→ **Dataset section**:
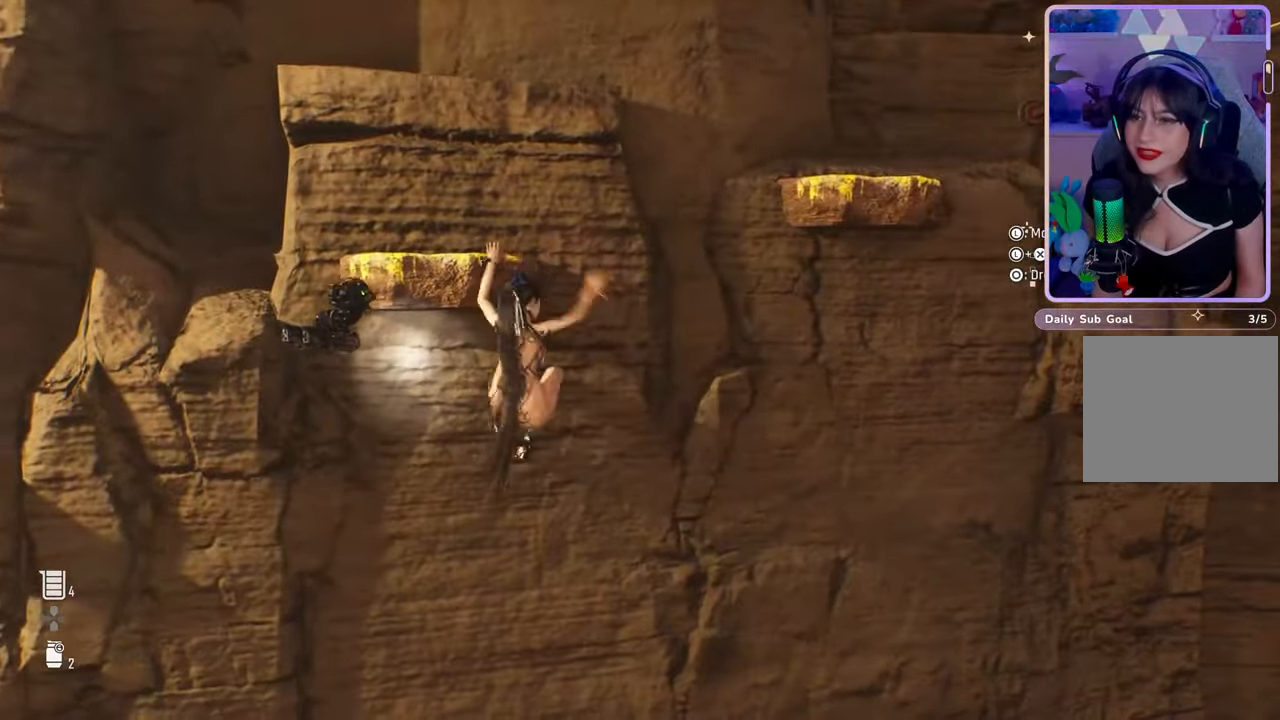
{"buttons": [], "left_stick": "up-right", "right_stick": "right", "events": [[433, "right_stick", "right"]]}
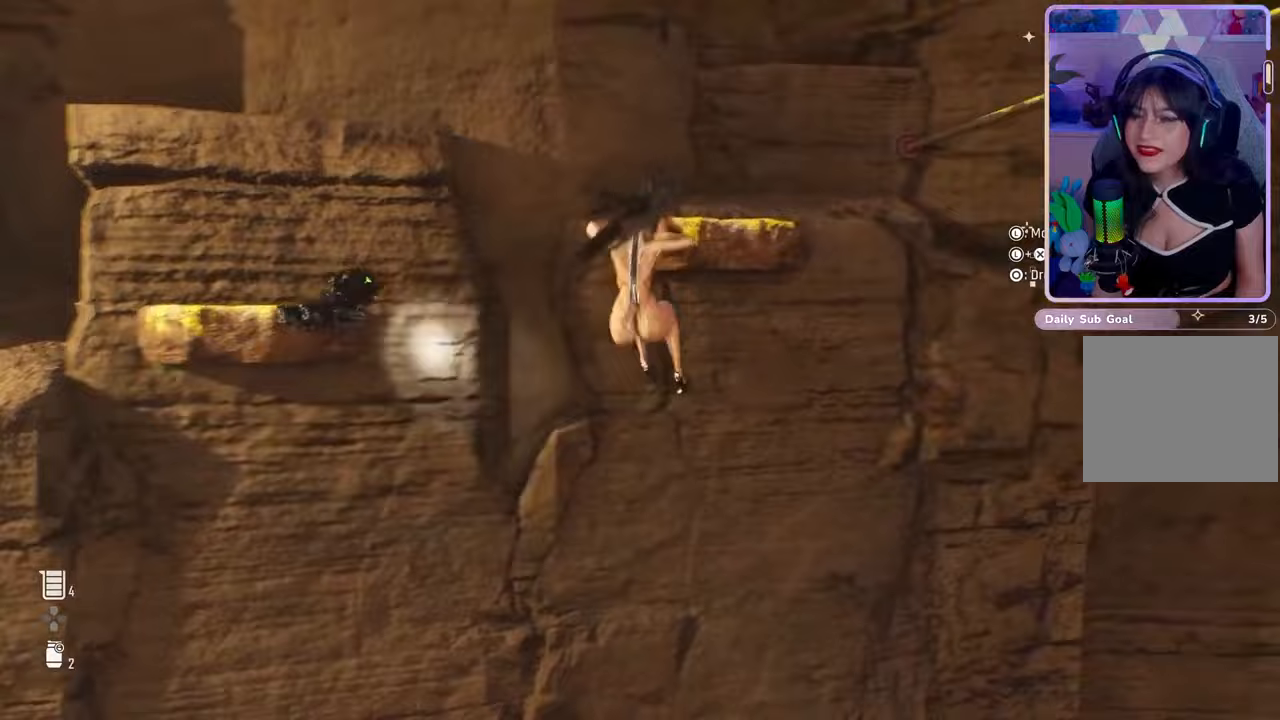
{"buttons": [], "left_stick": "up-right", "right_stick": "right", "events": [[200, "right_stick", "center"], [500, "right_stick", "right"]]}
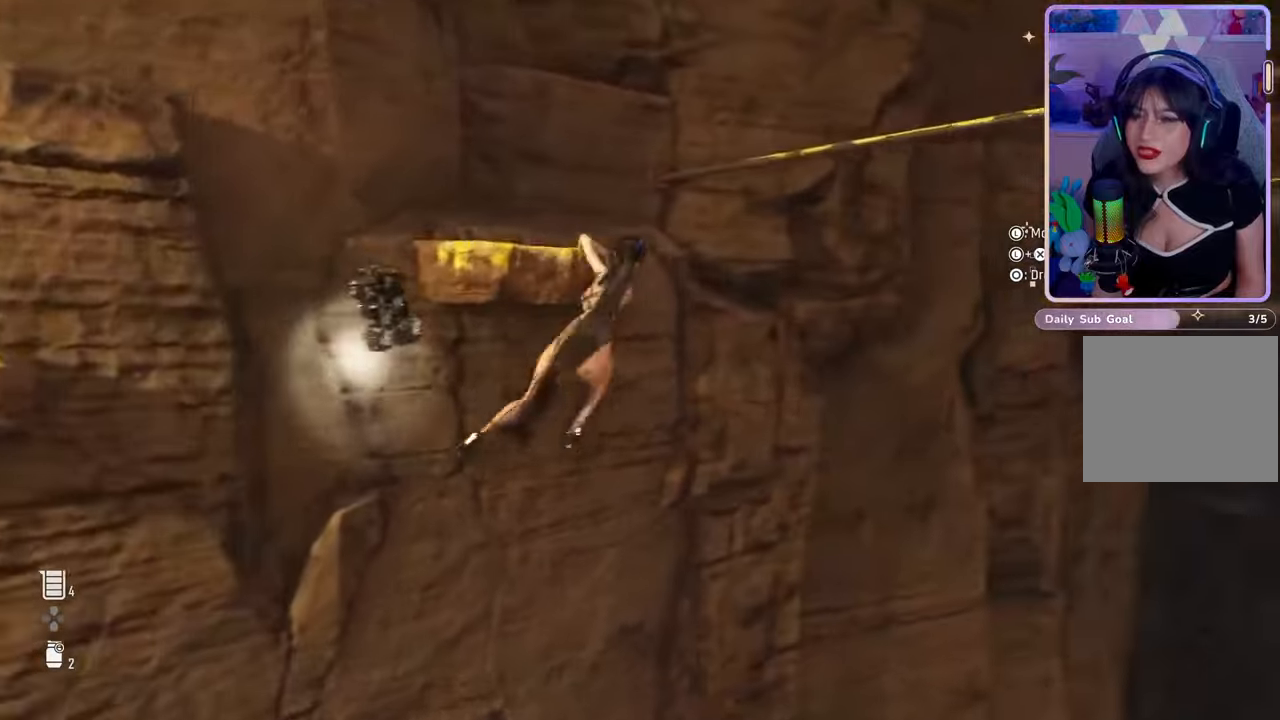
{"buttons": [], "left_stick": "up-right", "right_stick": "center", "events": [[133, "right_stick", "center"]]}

→ **Exercise details**: Set the material above down again word for word. Include none of its pictures.

→ **Problem solution**:
{"buttons": [], "left_stick": "up-right", "right_stick": "right", "events": [[433, "right_stick", "right"]]}
{"buttons": [], "left_stick": "up-right", "right_stick": "right", "events": [[200, "right_stick", "center"], [500, "right_stick", "right"]]}
{"buttons": [], "left_stick": "up-right", "right_stick": "center", "events": [[133, "right_stick", "center"]]}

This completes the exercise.